If you answered no to the first question, then this is the post for you. A pre-workout a meal should consist of all three micronutrients at least TWO hours prior to training. That’s right…a protein, a carbohydrate, and a healthy fat. If you cannot get a meal in at least two hours prior to training, that’s ok; just be sure to get something in your system that is light and not going to cause gastro intestinal issues. A good meal two hours prior to a training session for paleo athletes would be 2 to 3 ounces of Lean Meat, 1 small banana, some almonds, and black coffee. The coffee will help keep you going as well as help you burn fat. If it is less than one hour prior to exercises and you want a little something in your stomach, go for egg whites and ½ of a banana. Both are soft and will be easy on your stomach. You should avoid anything fibrous prior to exercise or else you will find yourself looking for the nearest port-a-potty or bush. That means stay away from broccoli, cauliflower, kale, spinach, pineapple, peaches, grapefruit, etc prior to exercise.
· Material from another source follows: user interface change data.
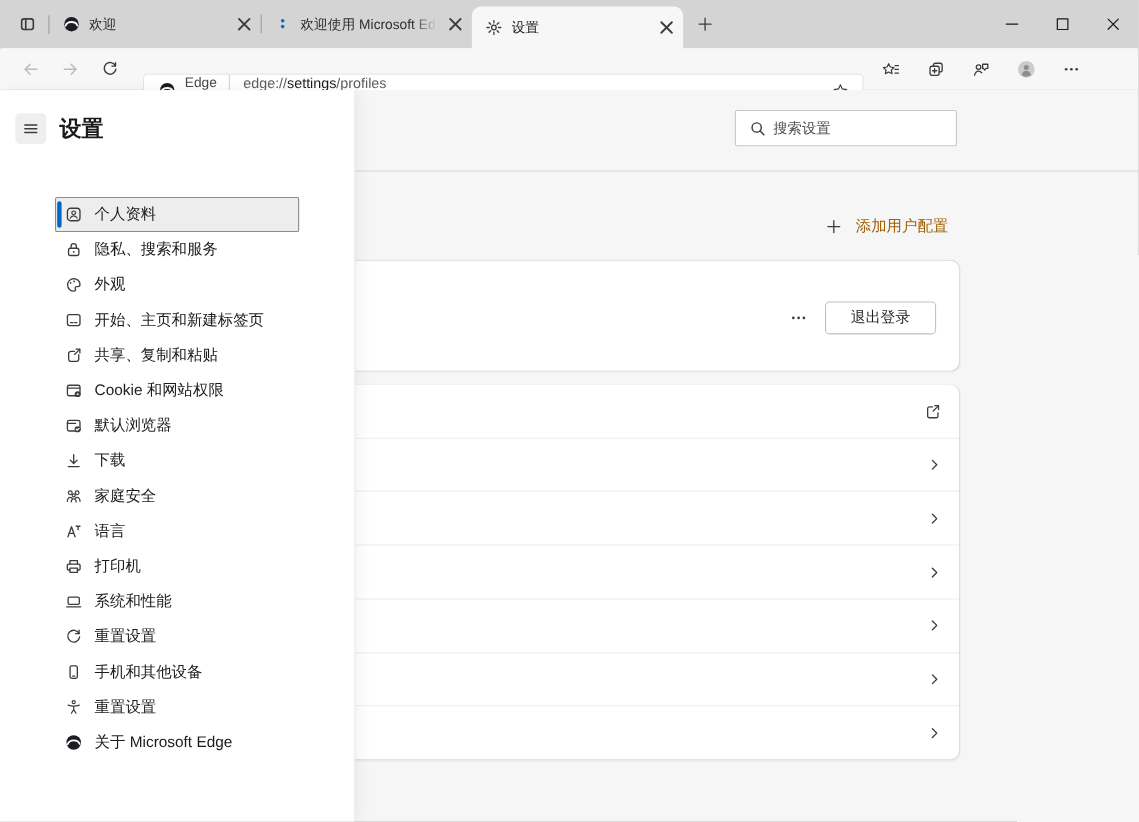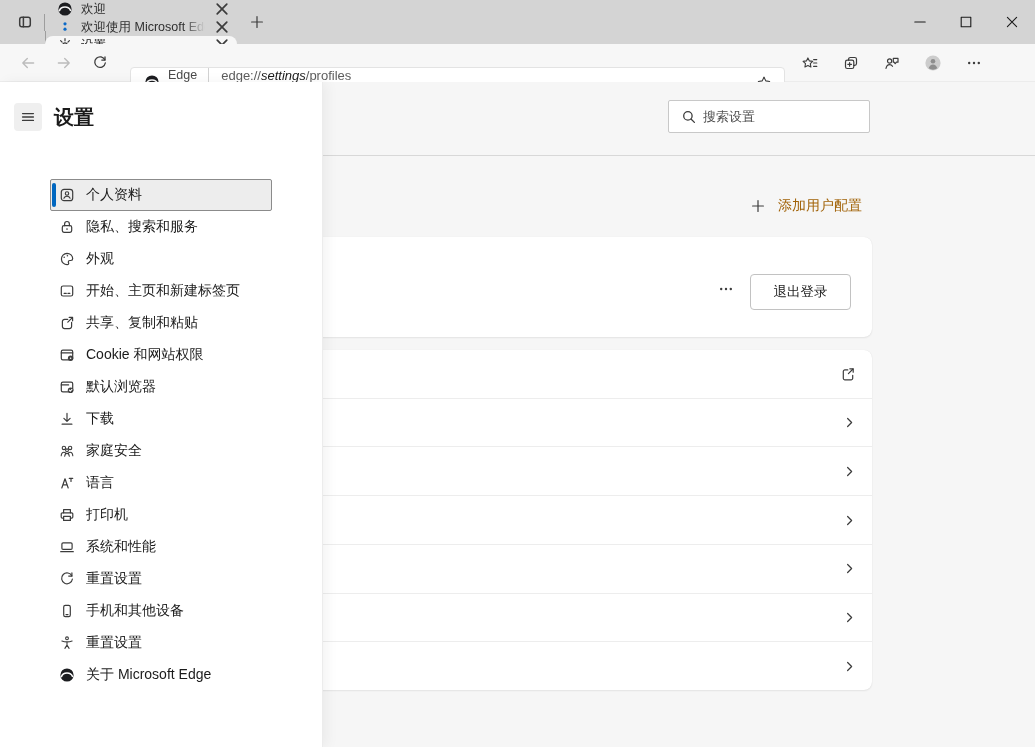--- a/index.html
+++ b/index.html
@@ -2,21 +2,21 @@
 <html><head>
 <meta charset="utf-8">
 <style>
   html,body{margin:0;padding:0;background:#e8e8e8;}
   .window{position:relative;width:1035px;height:747px;background:#fff;overflow:hidden;
     font-family:"Liberation Sans",sans-serif;outline:1px solid #8f8f8f;outline-offset:-1px;}
   
   .tabbar{position:absolute;left:0;top:0;width:100%;height:44px;background:#d4d4d4;display:flex;align-items:flex-end;}
   .tab-actions{width:30px;height:30px;margin:0 4px 7px 10px;border:none;background:transparent;display:flex;align-items:center;justify-content:center;border-radius:6px;}
   .tab-sep{width:1px;height:17px;background:#9d9d9d;margin-bottom:13px;}
-  .tabs{display:flex;height:44px;flex-direction:column;}
+  .tabs{display:flex;height:44px;}
   .tab{position:relative;width:192px;height:44px;display:flex;align-items:center;gap:8px;padding:0 6px 0 12px;box-sizing:border-box;cursor:pointer;}
   .tab + .tab::before{content:"";position:absolute;left:0;top:13px;width:1px;height:17px;background:#9d9d9d;}
   .tab.active::before,.tab.active + .tab::before{display:none;}
   .tab.active{height:38px;align-self:flex-end;background:#f7f7f7;border-radius:8px 8px 0 0;}
   .tab-title{flex:1;font-size:12.5px;color:#2f2f2f;white-space:nowrap;overflow:hidden;
     -webkit-mask-image:linear-gradient(90deg,#000 82%,transparent);mask-image:linear-gradient(90deg,#000 82%,transparent);}
   .tab.active .tab-title{color:#1a1a1a;}
   .tab-close{width:18px;height:18px;border:none;background:transparent;display:flex;align-items:center;justify-content:center;border-radius:4px;flex:0 0 auto;}
   .tab-close svg{width:9px;height:9px;}
   .new-tab{width:28px;height:28px;margin:0 0 8px 6px;border:none;background:transparent;display:flex;align-items:center;justify-content:center;border-radius:6px;}
@@ -28,40 +28,40 @@
   .toolbar{position:absolute;left:0;top:44px;width:100%;height:38px;background:#f7f7f7;display:flex;align-items:center;border-bottom:1px solid #ececec;box-sizing:border-box;}
   .nav-btns{display:flex;margin-left:10px;}
   .tool-btn{width:36px;height:30px;border:none;background:transparent;display:flex;align-items:center;justify-content:center;border-radius:5px;}
   .tool-btn svg{width:17px;height:17px;}
   .tool-btn.disabled svg{stroke:#bcbcbc;}
   .addressbar{width:655px;height:30px;margin-left:12px;background:#fff;border:1px solid #e3e3e3;border-radius:4px;display:flex;box-sizing:border-box;padding:0 2px 0 13px;margin-top:38px;}
   .site-icon svg{width:15px;height:15px;}
   .site-label{font-size:12.5px;color:#4a4a4a;margin:0 11px 0 8px;}
   .addr-sep{width:1px;height:16px;background:#d2d2d2;margin-right:12px;}
   .url{font-size:13px;color:#5d5d5d;flex:1;white-space:nowrap;overflow:hidden;}
-  .url-strong{color:#1b1b1b;font-style:italic;}
+  .url-strong{color:#1b1b1b;}
   .star-add{margin-left:auto;}
   .star-add svg{width:17px;height:17px;}
   .action-btns{display:flex;align-items:center;margin-left:8px;gap:7px;}
   .action-btns .tool-btn{width:34px;}
   [data-name="avatar-icon"] svg{width:26px;height:26px;}
   
   .content{position:absolute;left:0;top:82px;right:0;bottom:0;background:#f6f6f6;}
   .hdr-divider{position:absolute;left:0;top:73px;right:0;height:1px;background:#d8d8d8;}
   .search-wrap{position:absolute;left:668px;top:18px;width:202px;height:33px;background:#fff;border:1px solid #c8c8c8;border-radius:2px;box-sizing:border-box;display:flex;align-items:center;gap:4px;padding:0 8px 0 12px;}
   .search-wrap svg{width:15px;height:15px;}
   .search-input{flex:1;border:none;outline:none;background:transparent;font-size:13px;color:#1b1b1b;font-family:inherit;min-width:0;}
   .search-input::placeholder{color:#4e4e4e;opacity:1;}
   .add-profile{position:absolute;left:744px;top:110px;display:flex;align-items:center;gap:12px;border:none;background:transparent;font-size:14px;color:#a16207;font-family:inherit;padding:5px 6px;border-radius:4px;cursor:pointer;}
   .add-profile svg{width:14px;height:14px;}
   .card{position:absolute;left:280px;width:592px;background:#fff;border-radius:8px;box-shadow:0 1px 2px rgba(0,0,0,.07),0 0 1px rgba(0,0,0,.10);}
   .card-profile{top:155px;height:100px;}
   .more-btn{position:absolute;right:134px;top:43px;width:24px;height:18px;border:none;background:transparent;display:flex;align-items:center;justify-content:center;border-radius:3px;}
   .more-btn svg{width:18px;height:18px;}
-  .signout-btn{position:absolute;right:21px;top:37px;width:101px;height:36px;background:#fff;border:1px solid #c2c2c2;border-radius:4px;font-size:13.5px;color:#1d1d1d;font-family:Liberation Sans, sans-serif;cursor:pointer;}
+  .signout-btn{position:absolute;right:21px;top:37px;width:101px;height:30px;background:#fff;border:1px solid #c2c2c2;border-radius:4px;font-size:13.5px;color:#1d1d1d;font-family:Liberation Sans, sans-serif;cursor:pointer;}
   .card-rows{top:268px;height:340px;display:flex;flex-direction:column;overflow:hidden;}
   .row{flex:1;display:flex;align-items:center;justify-content:flex-end;padding-right:16px;border-bottom:1px solid #ededed;}
   .row:last-child{border-bottom:none;}
   [data-name="external-link-icon"] svg{width:16px;height:16px;}
   .row [data-name="chevron-right-icon"] svg{width:13px;height:13px;}
   
   .sidebar{position:absolute;left:0;top:0;width:322px;height:100%;background:#fff;z-index:5;
     box-shadow:1px 0 0 #ececec,5px 0 12px rgba(0,0,0,.05);}
   .sb-head{display:flex;align-items:center;gap:12px;padding:21px 0 0 14px;}
   .hamburger{width:28px;height:28px;border:none;background:#efefef;border-radius:4px;display:flex;align-items:center;justify-content:center;}

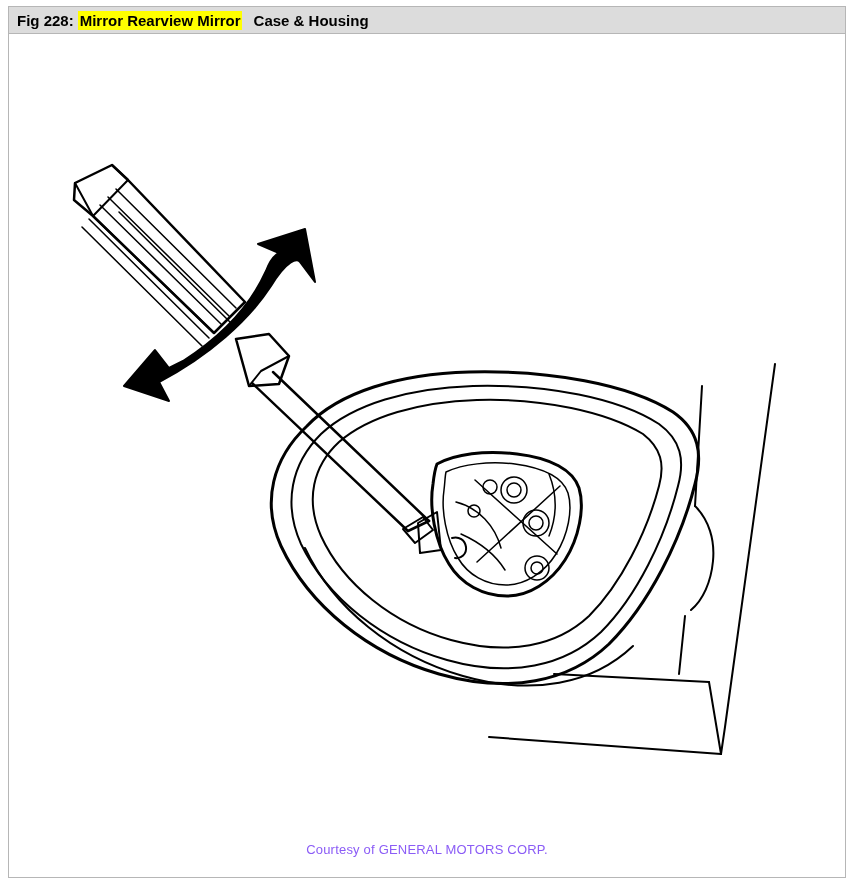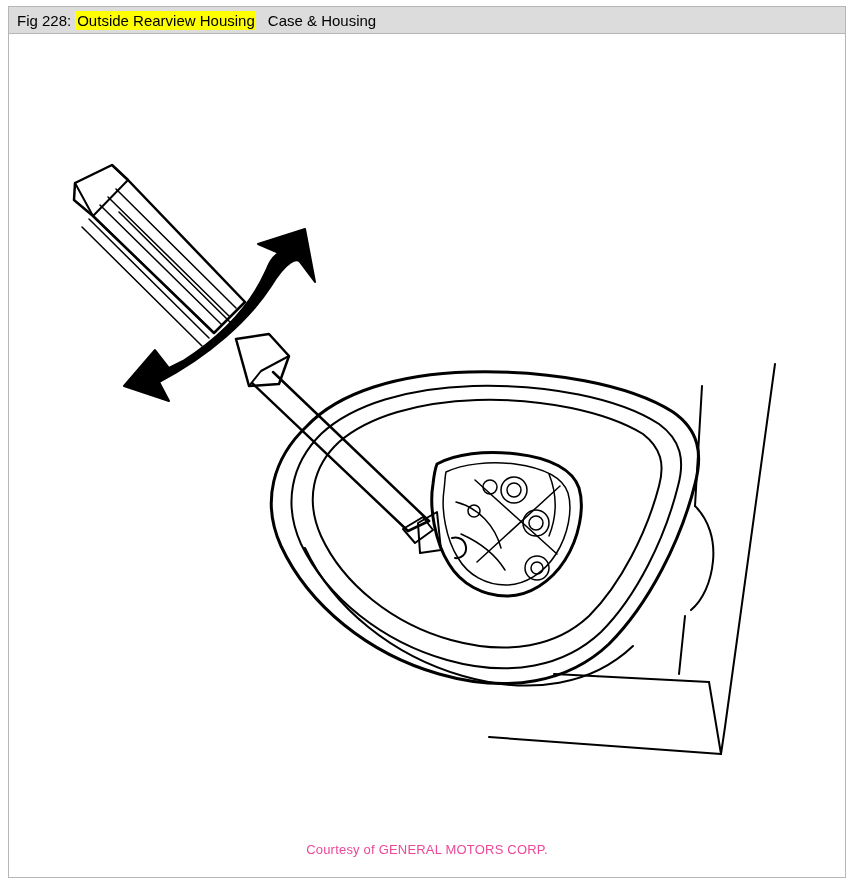--- a/index.html
+++ b/index.html
@@ -30,20 +30,21 @@
     display: flex;
     align-items: center;
     padding-left: 8px;
     font-size: 15px;
     color: #000000;
     box-sizing: border-box;
     white-space: nowrap;
   }
   .caption-bar span {
     display: inline-block;
+    font-weight: bold;
   }
   .caption-prefix { margin-right: 4px; }
   .caption-highlight {
     background: #ffff00;
     padding: 1px 1px 1px 2px;
   }
   .caption-suffix { margin-left: 12px; }
 
   .art-area {
     position: relative;
@@ -56,32 +57,32 @@
     left: 0;
     top: 0;
   }
   .courtesy {
     position: absolute;
     left: 0;
     right: 0;
     bottom: 20px;
     text-align: center;
     font-size: 13px;
-    color: #ec4899;
+    color: #8b5cf6;
     letter-spacing: 0.2px;
   }
 </style>
 </head>
 <body>
 
 <div class="figure-panel">
 
   <div class="caption-bar">
     <span class="caption-prefix">Fig 228:</span>
-    <span class="caption-highlight">Outside Rearview Housing</span>
+    <span class="caption-highlight">Mirror Rearview Mirror</span>
     <span class="caption-suffix">Case &amp; Housing</span>
   </div>
 
   <div class="art-area">
 
     <svg class="art-svg" width="836" height="843" viewBox="0 0 836 843">
       <g fill="none" stroke="#000000" stroke-width="2" stroke-linejoin="round" stroke-linecap="round">
 
         <g>
           <path d="M 766 330 L 716 693 L 712 720" stroke-width="2"></path>

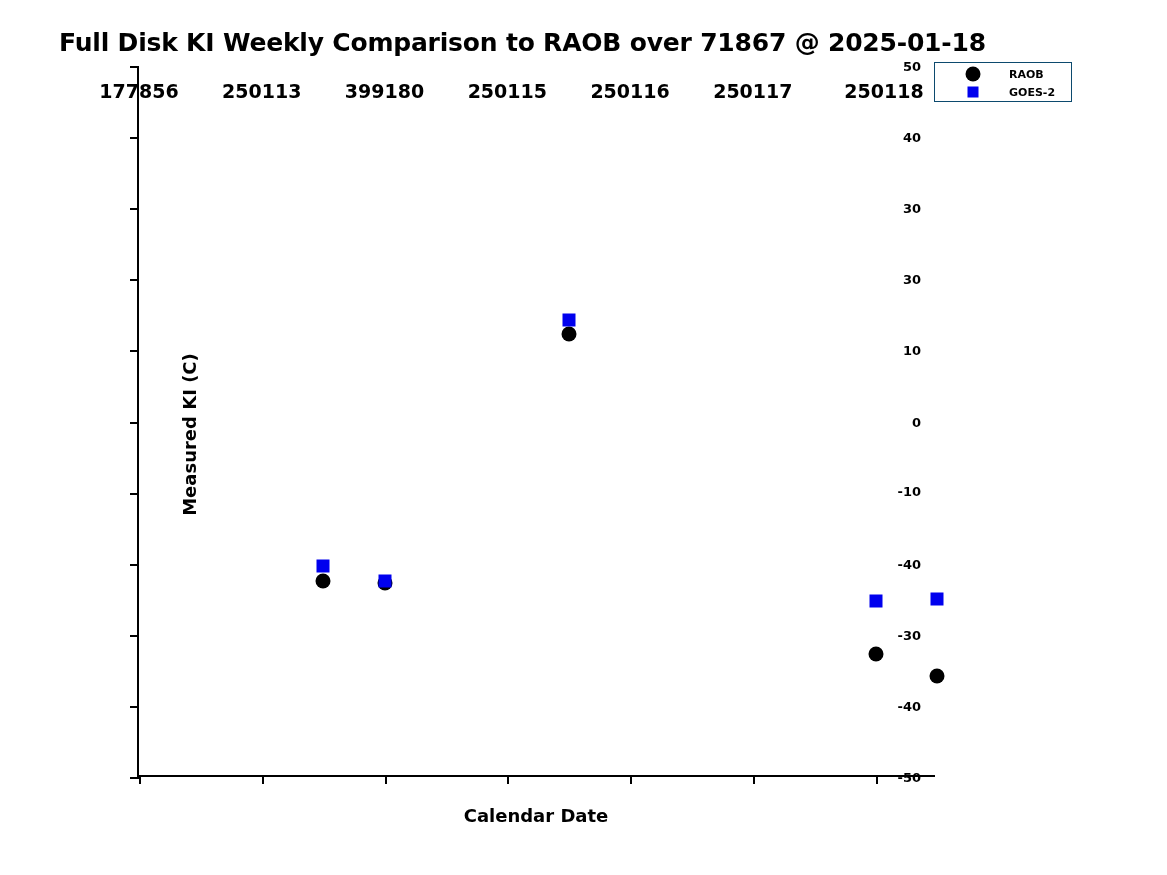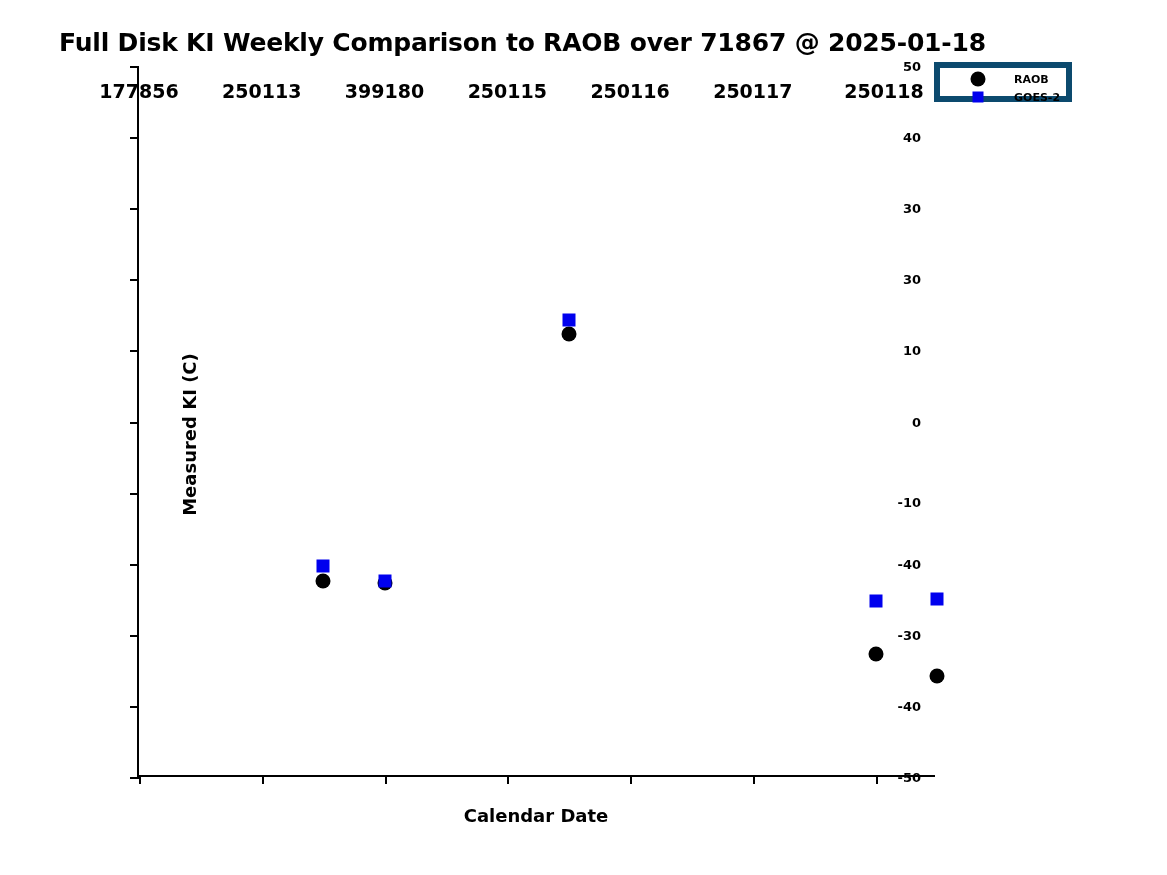--- a/index.html
+++ b/index.html
@@ -130,21 +130,21 @@
     transform-origin: center center;
   }
 
   
   #legend {
     position: absolute;
     left: 934px;
     top: 62px;
     width: 138px;
     height: 40px;
-    border: 6px solid #0c4a6e;
+    border: 1px solid #0c4a6e;
     background: #ffffff;
     box-sizing: border-box;
   }
   .legend-row {
     position: absolute;
     left: 0;
     width: 100%;
     height: 18px;
   }
   .legend-row.row0 { top: 2px; }
@@ -204,21 +204,21 @@
         <div class="ytick-label" style="top: 71.1px;">40</div>
         <div class="ytick" style="top: 142.2px;"></div>
         <div class="ytick-label" style="top: 142.2px;">30</div>
         <div class="ytick" style="top: 213.3px;"></div>
         <div class="ytick-label" style="top: 213.3px;">30</div>
         <div class="ytick" style="top: 284.4px;"></div>
         <div class="ytick-label" style="top: 284.4px;">10</div>
         <div class="ytick" style="top: 355.5px;"></div>
         <div class="ytick-label" style="top: 355.5px;">0</div>
         <div class="ytick" style="top: 426.6px;"></div>
-        <div class="ytick-label" style="top: 436px;">-10</div>
+        <div class="ytick-label" style="top: 425px;">-10</div>
         <div class="ytick" style="top: 497.7px;"></div>
         <div class="ytick-label" style="top: 497.7px;">-40</div>
         <div class="ytick" style="top: 568.8px;"></div>
         <div class="ytick-label" style="top: 568.8px;">-30</div>
         <div class="ytick" style="top: 639.9px;"></div>
         <div class="ytick-label" style="top: 639.9px;">-40</div>
         <div class="ytick" style="top: 711px;"></div>
         <div class="ytick-label" style="top: 711px;">-50</div>
         <div class="xtick" style="left: 0px;"></div>
         <div class="xtick-label" style="left: 0px;">177856</div>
Post workout nutrition is just as important as your pre-workout meal. Depending on the duration of your workout you might decided to go right into your next meal of the day or you may decided to have some sort of “shake”. The most important part is to get the meal or shake in, no more than 30 minutes after exercise. If you decided on the meal, you should consider 2-4:1 ratio of carbohydrate to protein. Personally, I like to incorporate a healthy fat as I have found that works best for my body. I know it may not be Paleo, but I have found that 2-3 tablespoons of whey protein have worked better for me than egg white protein powder. For example, my latest concoction post workout has been, ½ cup of mashed sweet potato, 2Tbsp of Whey Protein, 1 cup of Almond Milk, dash of cinnamon, ice, and a little bit of water. I blend this all up in my Magic Bullet and all I can say is that it is DELICIOUS.

Don’t forget to hydrate…remember 1 Liter of Water for every hour of exercise.

Give these tricks a shot and hopefully you can take your training to another level!!